* Task inputs
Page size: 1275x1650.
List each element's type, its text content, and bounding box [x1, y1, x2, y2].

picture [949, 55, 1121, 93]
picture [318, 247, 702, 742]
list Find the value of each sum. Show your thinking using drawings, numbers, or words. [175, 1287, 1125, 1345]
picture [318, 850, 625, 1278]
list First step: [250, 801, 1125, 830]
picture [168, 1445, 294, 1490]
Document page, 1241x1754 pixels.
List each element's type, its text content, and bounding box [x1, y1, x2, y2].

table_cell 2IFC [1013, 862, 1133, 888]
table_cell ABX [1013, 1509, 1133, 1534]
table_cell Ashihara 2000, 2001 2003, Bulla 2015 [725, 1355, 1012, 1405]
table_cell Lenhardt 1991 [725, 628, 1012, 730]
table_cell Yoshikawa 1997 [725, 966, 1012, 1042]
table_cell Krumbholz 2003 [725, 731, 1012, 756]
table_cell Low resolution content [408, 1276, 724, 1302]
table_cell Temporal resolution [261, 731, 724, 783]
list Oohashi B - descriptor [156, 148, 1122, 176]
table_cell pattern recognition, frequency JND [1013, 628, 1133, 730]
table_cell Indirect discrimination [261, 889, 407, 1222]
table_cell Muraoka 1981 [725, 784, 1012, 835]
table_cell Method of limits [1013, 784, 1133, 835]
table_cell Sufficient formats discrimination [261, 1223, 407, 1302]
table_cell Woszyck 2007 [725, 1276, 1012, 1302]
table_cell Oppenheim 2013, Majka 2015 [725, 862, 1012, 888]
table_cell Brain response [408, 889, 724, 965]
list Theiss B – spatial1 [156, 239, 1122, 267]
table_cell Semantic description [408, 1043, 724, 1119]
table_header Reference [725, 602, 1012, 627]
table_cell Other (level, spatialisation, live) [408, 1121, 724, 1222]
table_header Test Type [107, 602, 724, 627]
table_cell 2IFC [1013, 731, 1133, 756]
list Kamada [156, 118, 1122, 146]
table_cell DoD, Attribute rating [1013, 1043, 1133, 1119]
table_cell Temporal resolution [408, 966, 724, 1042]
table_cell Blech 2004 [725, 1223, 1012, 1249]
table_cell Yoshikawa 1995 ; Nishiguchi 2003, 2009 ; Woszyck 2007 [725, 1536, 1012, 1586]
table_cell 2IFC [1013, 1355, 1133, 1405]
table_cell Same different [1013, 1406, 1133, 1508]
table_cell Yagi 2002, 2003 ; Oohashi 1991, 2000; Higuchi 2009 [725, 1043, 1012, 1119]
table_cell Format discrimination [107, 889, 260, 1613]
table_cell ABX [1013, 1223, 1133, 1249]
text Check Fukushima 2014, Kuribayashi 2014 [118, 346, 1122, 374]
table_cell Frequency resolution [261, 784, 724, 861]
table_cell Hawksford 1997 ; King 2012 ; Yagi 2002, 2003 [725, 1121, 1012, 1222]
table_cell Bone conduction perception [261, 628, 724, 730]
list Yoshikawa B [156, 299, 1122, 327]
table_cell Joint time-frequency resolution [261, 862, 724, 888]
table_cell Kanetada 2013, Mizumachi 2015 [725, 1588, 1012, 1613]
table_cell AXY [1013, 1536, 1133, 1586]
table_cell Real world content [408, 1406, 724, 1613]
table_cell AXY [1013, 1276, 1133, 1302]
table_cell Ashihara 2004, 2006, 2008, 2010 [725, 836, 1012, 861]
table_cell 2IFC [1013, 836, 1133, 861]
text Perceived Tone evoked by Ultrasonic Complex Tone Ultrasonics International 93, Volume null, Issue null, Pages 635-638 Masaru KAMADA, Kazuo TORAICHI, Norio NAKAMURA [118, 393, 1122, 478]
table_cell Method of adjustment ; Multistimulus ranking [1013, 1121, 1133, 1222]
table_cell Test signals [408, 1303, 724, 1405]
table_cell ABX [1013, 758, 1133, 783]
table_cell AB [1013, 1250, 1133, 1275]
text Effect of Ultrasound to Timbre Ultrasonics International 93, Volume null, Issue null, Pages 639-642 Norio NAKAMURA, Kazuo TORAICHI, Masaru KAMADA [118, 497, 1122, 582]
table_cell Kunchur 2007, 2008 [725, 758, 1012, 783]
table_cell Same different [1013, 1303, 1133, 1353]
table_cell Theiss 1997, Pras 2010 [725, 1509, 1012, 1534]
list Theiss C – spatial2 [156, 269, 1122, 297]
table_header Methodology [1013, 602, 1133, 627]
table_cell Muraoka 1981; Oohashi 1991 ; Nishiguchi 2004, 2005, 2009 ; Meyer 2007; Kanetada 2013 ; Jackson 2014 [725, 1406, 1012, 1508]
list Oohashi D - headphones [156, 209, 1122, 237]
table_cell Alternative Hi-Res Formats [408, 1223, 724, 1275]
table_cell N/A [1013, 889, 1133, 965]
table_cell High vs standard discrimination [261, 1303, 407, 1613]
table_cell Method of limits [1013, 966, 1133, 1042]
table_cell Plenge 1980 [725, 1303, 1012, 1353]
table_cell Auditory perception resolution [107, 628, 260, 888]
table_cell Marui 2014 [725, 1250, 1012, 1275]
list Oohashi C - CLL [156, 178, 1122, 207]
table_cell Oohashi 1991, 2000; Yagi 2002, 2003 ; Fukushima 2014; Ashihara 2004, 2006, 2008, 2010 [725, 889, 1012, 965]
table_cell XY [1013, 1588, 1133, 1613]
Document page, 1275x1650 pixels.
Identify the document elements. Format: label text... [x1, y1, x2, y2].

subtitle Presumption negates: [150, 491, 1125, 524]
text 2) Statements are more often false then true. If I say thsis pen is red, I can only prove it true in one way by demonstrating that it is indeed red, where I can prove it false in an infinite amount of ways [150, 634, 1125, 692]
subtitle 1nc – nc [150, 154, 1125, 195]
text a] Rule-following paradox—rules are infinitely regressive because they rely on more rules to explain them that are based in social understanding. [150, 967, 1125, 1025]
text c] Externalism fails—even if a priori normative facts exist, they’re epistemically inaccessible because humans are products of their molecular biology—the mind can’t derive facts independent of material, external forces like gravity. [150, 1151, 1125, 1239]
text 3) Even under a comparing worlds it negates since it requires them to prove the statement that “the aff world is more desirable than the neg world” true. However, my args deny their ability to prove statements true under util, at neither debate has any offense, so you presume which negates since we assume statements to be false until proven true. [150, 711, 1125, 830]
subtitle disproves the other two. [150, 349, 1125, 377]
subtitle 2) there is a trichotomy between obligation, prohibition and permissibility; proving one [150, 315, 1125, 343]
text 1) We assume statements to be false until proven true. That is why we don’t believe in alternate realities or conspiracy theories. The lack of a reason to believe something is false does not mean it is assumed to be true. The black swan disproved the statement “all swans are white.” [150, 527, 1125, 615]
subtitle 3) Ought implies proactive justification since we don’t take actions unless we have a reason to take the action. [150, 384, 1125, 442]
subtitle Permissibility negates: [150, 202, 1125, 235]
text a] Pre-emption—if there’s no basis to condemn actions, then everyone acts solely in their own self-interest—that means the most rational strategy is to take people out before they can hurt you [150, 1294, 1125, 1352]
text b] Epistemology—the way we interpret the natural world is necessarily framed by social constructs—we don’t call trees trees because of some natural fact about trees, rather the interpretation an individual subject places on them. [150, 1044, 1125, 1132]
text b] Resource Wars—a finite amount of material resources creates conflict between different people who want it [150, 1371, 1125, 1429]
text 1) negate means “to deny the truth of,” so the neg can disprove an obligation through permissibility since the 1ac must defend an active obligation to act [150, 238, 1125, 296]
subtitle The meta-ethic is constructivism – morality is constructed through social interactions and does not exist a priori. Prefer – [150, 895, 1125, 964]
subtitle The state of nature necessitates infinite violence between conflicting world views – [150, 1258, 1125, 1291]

* Aim of the task
The answer must be every line of the data that contains the word "negates".

* Output
subtitle Presumption negates: [150, 491, 1125, 524]
text 3) Even under a comparing worlds it negates since it requires them to prove the statement that “the aff world is more desirable than the neg world” true. However, my args deny their ability to prove statements true under util, at neither debate has any offense, so you presume which negates since we assume statements to be false until proven true. [150, 711, 1125, 830]
subtitle Permissibility negates: [150, 202, 1125, 235]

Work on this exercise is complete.